Thursday, June 22, 2006

She who must not be named

There are certain public figures whose ugliness is such that sunshine will not disinfect, who are so awful that we are better off never thinking of them. Not that these people should be silenced in some sort of awful totalitarian way, but that people like this, who seem to crave attention and conflict only, are best left where they belong, on the margins, rather than in the mainstream of cultural debate.

There is a certain of these who will remain unnamed, but who recently had published a book calling liberalism a religion and simultaneously tarring liberals as irreligious. Which is of course as vapid and pointless as it is wrong, but that's her beat. It's quite a bit weaker and less inflammatory than calling us traitors, which is a good sign of sorts.

Her indictment is weaker even as she's become more shrill, and her looks (which are central to her draw) become less credibly enticing as she reaches her middle forties. There's something particularly convincing about the argument that she should be ignored, would that it were quite as easy as that.

She is at the outside of her her marketing tour.
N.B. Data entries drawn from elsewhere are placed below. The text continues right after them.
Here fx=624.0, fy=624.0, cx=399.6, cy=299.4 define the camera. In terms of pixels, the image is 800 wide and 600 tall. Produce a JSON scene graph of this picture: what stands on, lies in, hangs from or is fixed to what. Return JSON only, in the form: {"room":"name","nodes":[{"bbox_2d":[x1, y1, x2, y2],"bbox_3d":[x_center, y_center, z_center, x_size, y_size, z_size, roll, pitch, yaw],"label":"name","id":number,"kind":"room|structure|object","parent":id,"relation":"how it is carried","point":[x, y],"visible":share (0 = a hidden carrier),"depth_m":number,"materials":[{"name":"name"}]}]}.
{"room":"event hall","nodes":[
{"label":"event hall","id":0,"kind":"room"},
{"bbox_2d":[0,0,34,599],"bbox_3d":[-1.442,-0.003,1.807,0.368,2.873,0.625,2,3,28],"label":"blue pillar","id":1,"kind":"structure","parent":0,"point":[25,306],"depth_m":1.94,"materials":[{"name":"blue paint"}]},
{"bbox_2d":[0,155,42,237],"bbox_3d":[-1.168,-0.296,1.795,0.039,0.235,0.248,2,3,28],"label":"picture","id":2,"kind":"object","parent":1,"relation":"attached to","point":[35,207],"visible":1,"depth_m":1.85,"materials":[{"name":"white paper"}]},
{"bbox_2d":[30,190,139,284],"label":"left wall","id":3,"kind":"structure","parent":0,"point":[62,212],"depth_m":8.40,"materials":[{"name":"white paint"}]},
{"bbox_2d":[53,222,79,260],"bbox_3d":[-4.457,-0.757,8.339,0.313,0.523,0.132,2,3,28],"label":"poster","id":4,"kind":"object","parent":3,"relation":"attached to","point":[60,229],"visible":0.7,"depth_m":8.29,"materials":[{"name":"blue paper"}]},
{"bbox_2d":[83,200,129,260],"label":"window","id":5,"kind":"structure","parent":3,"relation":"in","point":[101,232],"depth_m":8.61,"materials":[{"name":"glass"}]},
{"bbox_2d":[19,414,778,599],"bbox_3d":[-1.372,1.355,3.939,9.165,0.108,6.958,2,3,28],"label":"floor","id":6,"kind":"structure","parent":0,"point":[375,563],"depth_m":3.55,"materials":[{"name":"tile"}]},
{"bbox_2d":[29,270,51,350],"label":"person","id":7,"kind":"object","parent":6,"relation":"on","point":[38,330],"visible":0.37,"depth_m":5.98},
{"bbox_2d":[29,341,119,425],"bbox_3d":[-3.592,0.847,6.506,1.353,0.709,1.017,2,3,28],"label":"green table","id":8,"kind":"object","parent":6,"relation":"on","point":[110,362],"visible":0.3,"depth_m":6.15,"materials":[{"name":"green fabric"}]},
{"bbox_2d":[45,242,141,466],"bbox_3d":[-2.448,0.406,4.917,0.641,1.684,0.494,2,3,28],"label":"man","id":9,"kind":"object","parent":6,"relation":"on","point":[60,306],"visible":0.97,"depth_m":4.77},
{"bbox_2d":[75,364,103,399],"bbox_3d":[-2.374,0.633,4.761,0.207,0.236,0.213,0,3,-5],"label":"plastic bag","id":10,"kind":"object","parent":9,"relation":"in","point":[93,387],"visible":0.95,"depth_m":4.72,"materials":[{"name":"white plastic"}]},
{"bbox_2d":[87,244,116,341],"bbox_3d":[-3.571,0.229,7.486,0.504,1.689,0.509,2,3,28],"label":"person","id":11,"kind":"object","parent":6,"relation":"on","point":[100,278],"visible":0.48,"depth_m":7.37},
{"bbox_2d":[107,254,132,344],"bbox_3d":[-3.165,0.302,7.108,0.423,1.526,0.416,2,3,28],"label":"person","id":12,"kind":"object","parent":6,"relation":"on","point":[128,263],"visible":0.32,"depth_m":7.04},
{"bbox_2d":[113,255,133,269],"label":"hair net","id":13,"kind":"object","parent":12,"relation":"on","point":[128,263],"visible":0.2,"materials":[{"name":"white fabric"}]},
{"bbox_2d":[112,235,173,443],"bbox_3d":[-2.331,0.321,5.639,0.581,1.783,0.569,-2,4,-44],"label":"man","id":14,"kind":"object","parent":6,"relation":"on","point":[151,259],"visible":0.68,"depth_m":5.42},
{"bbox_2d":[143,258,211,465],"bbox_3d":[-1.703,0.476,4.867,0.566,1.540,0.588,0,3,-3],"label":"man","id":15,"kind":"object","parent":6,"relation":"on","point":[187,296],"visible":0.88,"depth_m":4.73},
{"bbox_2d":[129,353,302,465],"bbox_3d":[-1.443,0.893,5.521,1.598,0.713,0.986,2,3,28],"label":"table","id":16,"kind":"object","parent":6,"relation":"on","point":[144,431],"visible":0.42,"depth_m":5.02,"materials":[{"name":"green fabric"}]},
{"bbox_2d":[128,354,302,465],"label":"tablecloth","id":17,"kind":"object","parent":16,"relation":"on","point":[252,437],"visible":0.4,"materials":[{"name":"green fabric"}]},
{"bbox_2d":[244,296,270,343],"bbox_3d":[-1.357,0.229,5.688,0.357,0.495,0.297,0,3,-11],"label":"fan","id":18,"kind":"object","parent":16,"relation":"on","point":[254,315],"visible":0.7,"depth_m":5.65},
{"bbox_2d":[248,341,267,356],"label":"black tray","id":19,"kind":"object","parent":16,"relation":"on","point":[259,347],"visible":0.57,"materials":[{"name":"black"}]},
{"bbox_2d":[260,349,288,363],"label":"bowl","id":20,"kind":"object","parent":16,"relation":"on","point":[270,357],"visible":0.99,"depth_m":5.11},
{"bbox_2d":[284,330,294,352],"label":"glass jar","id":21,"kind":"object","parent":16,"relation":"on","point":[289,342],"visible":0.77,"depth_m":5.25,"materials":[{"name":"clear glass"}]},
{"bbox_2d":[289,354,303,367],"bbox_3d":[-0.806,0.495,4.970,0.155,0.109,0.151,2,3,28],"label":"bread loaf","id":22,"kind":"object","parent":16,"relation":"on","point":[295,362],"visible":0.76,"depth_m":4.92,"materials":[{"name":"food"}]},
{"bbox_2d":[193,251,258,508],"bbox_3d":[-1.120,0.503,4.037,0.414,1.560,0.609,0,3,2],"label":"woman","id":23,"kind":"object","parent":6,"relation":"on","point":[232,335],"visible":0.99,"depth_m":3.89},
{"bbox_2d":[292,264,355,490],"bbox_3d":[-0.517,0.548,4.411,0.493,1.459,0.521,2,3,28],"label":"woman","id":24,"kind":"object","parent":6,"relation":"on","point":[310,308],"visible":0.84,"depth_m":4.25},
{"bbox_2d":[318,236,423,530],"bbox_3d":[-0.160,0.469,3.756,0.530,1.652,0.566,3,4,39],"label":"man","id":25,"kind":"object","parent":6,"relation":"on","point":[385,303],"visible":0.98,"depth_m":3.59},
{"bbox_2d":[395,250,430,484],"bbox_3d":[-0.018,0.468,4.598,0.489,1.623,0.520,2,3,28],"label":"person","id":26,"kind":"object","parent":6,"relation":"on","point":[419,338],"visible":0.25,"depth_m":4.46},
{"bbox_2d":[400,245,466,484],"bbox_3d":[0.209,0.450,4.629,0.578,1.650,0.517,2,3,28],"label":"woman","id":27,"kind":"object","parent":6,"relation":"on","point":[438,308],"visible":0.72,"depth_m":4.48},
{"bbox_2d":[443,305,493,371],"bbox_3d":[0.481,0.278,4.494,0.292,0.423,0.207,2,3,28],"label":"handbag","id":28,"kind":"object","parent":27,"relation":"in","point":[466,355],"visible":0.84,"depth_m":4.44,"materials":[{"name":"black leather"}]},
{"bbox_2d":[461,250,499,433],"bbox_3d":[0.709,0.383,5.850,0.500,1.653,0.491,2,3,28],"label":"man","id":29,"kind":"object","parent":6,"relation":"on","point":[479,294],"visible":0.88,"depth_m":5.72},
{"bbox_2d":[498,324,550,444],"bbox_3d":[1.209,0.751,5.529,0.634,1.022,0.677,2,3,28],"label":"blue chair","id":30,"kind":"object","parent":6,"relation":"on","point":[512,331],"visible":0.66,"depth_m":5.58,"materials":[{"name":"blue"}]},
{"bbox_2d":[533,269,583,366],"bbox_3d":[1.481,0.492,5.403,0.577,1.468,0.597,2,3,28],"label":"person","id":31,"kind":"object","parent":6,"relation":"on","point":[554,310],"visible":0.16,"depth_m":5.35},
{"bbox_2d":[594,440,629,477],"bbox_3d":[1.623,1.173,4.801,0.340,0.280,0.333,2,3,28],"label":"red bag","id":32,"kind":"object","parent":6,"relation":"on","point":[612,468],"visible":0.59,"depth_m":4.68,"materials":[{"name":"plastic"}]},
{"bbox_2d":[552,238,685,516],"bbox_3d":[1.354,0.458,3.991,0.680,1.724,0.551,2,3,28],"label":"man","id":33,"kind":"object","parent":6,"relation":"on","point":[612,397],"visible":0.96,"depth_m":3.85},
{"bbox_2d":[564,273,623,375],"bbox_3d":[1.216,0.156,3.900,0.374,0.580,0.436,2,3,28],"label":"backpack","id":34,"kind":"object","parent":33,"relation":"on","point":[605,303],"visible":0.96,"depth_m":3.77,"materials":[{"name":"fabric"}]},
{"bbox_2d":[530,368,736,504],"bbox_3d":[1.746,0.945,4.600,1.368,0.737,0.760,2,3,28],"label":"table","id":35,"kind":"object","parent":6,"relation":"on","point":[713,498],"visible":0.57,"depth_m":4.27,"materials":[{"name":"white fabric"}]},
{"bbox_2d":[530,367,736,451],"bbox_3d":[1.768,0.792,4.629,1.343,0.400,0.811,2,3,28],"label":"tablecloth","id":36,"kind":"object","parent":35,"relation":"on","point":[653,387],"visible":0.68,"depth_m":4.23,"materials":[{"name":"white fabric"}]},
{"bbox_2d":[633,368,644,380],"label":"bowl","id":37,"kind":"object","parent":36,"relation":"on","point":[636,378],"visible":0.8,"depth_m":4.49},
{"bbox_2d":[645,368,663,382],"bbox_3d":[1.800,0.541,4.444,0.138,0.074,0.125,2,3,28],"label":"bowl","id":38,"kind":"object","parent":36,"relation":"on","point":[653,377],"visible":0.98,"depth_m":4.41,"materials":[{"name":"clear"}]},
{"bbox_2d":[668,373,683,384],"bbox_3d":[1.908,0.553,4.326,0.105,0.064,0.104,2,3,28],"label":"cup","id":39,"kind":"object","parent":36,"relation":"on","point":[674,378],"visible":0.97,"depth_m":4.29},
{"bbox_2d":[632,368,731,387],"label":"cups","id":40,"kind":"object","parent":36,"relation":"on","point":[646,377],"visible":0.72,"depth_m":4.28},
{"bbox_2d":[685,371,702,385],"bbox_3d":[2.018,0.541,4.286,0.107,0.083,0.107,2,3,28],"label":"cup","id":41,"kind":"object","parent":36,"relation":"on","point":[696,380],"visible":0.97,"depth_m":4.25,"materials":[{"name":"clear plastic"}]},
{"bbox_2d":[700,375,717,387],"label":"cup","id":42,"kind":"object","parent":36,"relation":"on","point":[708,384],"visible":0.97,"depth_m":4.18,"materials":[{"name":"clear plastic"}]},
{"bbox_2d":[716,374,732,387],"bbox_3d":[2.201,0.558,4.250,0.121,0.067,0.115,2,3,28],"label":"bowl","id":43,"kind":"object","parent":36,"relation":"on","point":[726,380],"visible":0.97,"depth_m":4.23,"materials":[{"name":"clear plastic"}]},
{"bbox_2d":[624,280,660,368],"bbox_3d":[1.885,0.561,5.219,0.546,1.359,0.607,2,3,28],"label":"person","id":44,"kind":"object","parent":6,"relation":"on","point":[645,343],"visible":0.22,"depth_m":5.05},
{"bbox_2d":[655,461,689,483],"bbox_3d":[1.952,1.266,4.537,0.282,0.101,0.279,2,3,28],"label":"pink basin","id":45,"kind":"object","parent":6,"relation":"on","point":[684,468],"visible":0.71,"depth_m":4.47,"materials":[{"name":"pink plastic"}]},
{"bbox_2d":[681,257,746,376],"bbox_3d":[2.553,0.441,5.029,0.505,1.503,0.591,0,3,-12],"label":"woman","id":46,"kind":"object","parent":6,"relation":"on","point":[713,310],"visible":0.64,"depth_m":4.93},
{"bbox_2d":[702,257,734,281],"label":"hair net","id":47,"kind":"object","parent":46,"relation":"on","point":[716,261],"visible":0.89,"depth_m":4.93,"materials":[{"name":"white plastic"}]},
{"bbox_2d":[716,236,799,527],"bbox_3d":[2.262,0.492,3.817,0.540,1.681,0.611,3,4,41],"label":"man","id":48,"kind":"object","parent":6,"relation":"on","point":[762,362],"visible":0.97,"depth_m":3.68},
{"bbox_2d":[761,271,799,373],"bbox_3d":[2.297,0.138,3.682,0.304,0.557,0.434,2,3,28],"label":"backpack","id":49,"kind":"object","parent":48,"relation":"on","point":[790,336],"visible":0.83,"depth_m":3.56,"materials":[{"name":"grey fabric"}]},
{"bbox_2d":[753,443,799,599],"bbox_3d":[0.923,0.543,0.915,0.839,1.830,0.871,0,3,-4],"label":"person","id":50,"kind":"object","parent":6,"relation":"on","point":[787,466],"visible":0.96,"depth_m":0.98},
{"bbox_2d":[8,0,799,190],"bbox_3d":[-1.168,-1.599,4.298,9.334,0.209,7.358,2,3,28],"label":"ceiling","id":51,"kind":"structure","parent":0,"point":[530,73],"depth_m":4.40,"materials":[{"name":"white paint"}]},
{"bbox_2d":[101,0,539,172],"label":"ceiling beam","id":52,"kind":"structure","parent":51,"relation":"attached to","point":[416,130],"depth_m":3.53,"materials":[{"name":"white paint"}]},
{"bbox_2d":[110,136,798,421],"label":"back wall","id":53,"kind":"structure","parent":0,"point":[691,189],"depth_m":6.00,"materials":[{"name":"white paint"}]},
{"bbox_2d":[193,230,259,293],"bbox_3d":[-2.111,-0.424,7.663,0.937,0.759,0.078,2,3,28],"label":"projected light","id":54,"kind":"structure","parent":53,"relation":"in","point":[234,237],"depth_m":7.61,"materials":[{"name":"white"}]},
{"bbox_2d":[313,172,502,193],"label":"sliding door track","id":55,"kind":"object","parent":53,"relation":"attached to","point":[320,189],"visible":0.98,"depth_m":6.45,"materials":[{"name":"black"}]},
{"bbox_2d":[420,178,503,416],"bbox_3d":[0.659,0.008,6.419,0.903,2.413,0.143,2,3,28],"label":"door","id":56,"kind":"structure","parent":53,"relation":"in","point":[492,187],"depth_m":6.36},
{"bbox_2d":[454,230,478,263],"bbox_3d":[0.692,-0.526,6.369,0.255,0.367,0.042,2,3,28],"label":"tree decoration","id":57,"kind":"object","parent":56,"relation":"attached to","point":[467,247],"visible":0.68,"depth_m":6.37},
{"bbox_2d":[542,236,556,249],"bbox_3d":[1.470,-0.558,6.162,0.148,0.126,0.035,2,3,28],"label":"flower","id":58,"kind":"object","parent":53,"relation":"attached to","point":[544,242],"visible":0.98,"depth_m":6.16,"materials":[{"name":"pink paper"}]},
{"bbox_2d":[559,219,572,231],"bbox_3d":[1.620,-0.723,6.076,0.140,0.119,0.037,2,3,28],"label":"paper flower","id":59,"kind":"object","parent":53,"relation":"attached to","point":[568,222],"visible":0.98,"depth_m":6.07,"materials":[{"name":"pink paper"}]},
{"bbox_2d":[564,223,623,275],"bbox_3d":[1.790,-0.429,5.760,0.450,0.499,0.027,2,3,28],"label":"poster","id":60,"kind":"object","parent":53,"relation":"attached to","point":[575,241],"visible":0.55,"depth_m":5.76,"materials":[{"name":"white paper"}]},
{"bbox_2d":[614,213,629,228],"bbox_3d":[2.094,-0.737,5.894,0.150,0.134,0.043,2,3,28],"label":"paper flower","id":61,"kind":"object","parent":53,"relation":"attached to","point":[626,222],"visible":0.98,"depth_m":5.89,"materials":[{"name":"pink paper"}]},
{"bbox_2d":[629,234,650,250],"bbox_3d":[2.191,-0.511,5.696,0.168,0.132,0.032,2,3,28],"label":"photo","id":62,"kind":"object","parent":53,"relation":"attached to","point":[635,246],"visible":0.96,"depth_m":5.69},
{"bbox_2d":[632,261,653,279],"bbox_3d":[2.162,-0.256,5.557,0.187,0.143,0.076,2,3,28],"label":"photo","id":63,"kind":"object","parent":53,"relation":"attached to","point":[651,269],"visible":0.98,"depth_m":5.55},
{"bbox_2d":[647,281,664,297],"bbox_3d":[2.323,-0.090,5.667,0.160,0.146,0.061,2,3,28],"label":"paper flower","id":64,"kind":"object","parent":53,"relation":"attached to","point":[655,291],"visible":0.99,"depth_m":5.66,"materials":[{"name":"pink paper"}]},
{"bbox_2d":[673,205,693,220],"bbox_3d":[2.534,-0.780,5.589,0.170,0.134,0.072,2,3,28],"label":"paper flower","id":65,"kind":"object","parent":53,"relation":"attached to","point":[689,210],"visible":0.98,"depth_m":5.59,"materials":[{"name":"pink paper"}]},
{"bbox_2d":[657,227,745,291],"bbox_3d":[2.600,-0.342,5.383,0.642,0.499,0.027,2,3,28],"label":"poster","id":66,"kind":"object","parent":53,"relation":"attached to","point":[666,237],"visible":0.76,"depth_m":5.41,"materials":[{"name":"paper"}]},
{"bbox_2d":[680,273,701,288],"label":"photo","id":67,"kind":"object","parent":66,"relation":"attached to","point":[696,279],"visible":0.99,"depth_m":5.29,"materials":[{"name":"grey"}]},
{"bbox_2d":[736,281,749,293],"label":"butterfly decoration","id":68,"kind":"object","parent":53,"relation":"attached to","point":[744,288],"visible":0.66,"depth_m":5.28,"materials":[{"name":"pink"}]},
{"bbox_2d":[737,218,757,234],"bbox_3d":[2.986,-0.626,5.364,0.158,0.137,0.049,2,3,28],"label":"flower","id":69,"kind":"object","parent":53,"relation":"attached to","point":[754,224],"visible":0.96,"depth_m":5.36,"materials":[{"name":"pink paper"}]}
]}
Like a musician releasing a new album or an actor talking up a new film, she has to sell herself on the teevee. But now it seems that this is her sole purpose, to sell the idea of herself. As a bold "non-PC" truth teller unafraid of slaughtering any sacred cows she might encounter. As a sexy, smart conservative. What she is is a hollowed out mask, the endpoint of any media personality has embraced becoming totally commoditized, whose exchanges only exist to support her brand and to move units.

She's a wretched loose-limbed collection of tics and talking points, and I find myself in sympathy for how hollow her existence must be and how unfulfilling it must be to play such an ugly role. It must be lonely as the Andy Kaufman of "conservatism," ridiculing the 9/11 widows just as Kaufman wrestled women. But i think of what she and those like her have done to this country and I sympathize no more.
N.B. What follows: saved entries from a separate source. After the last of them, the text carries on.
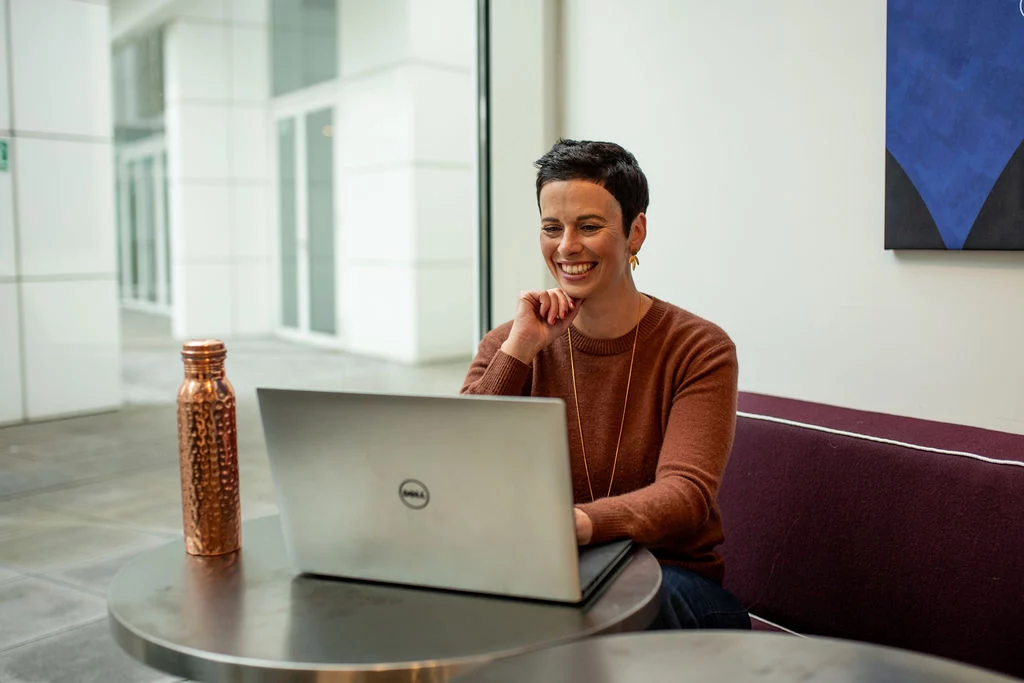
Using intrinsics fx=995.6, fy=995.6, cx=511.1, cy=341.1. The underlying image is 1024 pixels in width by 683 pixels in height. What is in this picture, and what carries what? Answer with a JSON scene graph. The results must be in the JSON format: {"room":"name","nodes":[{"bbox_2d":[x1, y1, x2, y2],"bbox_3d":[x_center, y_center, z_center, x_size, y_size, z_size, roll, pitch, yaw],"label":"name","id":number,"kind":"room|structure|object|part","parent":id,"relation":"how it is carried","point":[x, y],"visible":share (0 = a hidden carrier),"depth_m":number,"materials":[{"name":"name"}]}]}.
{"room":"lobby","nodes":[
{"label":"lobby","id":0,"kind":"room"},
{"bbox_2d":[0,0,119,426],"bbox_3d":[-3.361,-1.319,6.226,1.080,3.494,1.419,4,6,44],"label":"column","id":1,"kind":"structure","parent":0,"point":[113,261],"depth_m":6.18,"materials":[{"name":"white stone"}]},
{"bbox_2d":[0,138,9,171],"bbox_3d":[-3.150,-1.136,6.067,0.021,0.200,0.161,4,6,44],"label":"exit sign","id":2,"kind":"object","parent":1,"relation":"attached to","point":[5,158],"visible":0.94,"depth_m":6.10,"materials":[{"name":"green"}]},
{"bbox_2d":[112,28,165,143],"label":"window","id":3,"kind":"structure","parent":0,"point":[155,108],"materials":[{"name":"glass"}]},
{"bbox_2d":[0,317,475,682],"bbox_3d":[-2.556,0.646,5.541,14.803,0.170,13.480,4,6,44],"label":"floor","id":4,"kind":"structure","parent":0,"point":[17,546],"depth_m":4.55,"materials":[{"name":"grey"}]},
{"bbox_2d":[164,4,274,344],"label":"column","id":5,"kind":"structure","parent":4,"relation":"on","point":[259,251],"depth_m":11.16,"materials":[{"name":"white"}]},
{"bbox_2d":[108,513,661,682],"bbox_3d":[-0.160,0.612,1.447,0.757,0.605,0.752,4,6,44],"label":"round table","id":6,"kind":"object","parent":4,"relation":"on","point":[638,594],"visible":0.67,"depth_m":1.21,"materials":[{"name":"metal"}]},
{"bbox_2d":[177,339,241,556],"bbox_3d":[-0.450,0.156,1.480,0.084,0.320,0.085,-1,5,-2],"label":"bottle","id":7,"kind":"object","parent":6,"relation":"on","point":[195,421],"visible":0.99,"depth_m":1.45,"materials":[{"name":"orange metal"}]},
{"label":"lid","id":8,"kind":"part","parent":7,"relation":"part of","materials":[{"name":"metal"}]},
{"bbox_2d":[256,387,636,604],"bbox_3d":[-0.067,0.182,1.386,0.428,0.258,0.352,1,5,20],"label":"laptop","id":9,"kind":"object","parent":6,"relation":"on","point":[423,470],"visible":0.99,"depth_m":1.26,"materials":[{"name":"silver metal"}]},
{"bbox_2d":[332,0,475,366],"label":"white column","id":10,"kind":"structure","parent":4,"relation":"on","point":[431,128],"depth_m":9.18,"materials":[{"name":"white stone"}]},
{"bbox_2d":[446,628,1022,682],"bbox_3d":[0.234,0.649,0.769,0.760,0.618,0.748,4,6,44],"label":"round table","id":11,"kind":"object","parent":4,"relation":"on","point":[834,646],"visible":0.99,"depth_m":1.03,"materials":[{"name":"grey metal"}]},
{"bbox_2d":[717,390,1023,680],"bbox_3d":[0.843,0.558,1.518,2.379,0.698,1.085,4,6,44],"label":"sofa","id":12,"kind":"object","parent":4,"relation":"on","point":[900,476],"visible":0.66,"depth_m":1.89,"materials":[{"name":"purple fabric"}]},
{"bbox_2d":[460,141,745,631],"bbox_3d":[0.170,0.160,1.937,0.584,1.039,0.655,1,5,13],"label":"woman","id":13,"kind":"object","parent":12,"relation":"on","point":[572,281],"visible":0.73,"depth_m":1.88},
{"bbox_2d":[269,0,338,97],"bbox_3d":[-2.250,-3.526,11.000,1.402,1.535,0.113,4,6,44],"label":"window","id":14,"kind":"structure","parent":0,"point":[295,84],"depth_m":11.08,"materials":[{"name":"glass"}]},
{"bbox_2d":[273,97,337,344],"bbox_3d":[-2.257,-1.291,10.919,1.644,2.603,0.176,4,6,44],"label":"glass door","id":15,"kind":"structure","parent":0,"point":[303,247],"depth_m":10.91,"materials":[{"name":"glass"}]},
{"bbox_2d":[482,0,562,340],"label":"wall","id":16,"kind":"structure","parent":0,"point":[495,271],"depth_m":3.57,"materials":[{"name":"white paint"}]},
{"bbox_2d":[535,0,1023,438],"bbox_3d":[1.872,-0.770,1.609,4.981,3.336,0.233,4,6,44],"label":"wall","id":17,"kind":"structure","parent":0,"point":[984,277],"depth_m":2.74,"materials":[{"name":"white paint"}]},
{"bbox_2d":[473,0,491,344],"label":"window frame","id":18,"kind":"structure","parent":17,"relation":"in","point":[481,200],"depth_m":3.77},
{"bbox_2d":[885,0,1023,251],"bbox_3d":[1.286,-0.691,1.954,1.101,1.033,0.045,4,6,44],"label":"painting","id":19,"kind":"object","parent":17,"relation":"attached to","point":[908,150],"visible":1,"depth_m":2.23,"materials":[{"name":"blue"}]},
{"label":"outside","id":20,"kind":"structure","parent":0,"visible":0},
{"bbox_2d":[114,134,171,314],"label":"glass door","id":21,"kind":"structure","parent":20,"point":[157,184],"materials":[{"name":"glass"}]}
]}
For some sad, unknowable reason, people buy her schtick. Not the way Kaufman fans dug his absurdity and daring, but like teenage girls buy bubblegum music hearthrobs. They are conned by her contrived and tailored sexuality, they find her contempt for straw man liberalism not merely trenchant but entertaining, they congratulate her for daring to say ugly things in front of friendly audiences. It's mystifying. It's like watching otherwise sane people champion the infallibility of astrology.

Anyone willing to step back sees a sad little hustler, a skinny aging broad. Anyone can see that her pretences to intellect begin with her contempt for the allegedly inferior and end with her Ivy League degree. Her verbal jousting ability, which is fairly impressive on screen, becomes the self-aware vituperation of a bright and angry teenager on the page. The constant invocation of religiosity from this empathy-devoid ice queen is shown as the flimsy and cynical rhetorical gambit it is.

If we cannot make her disappear, if Leno insists on lobbing this wannabe fascist softballs, then we might as well remind her admirers exactly what they're looking at.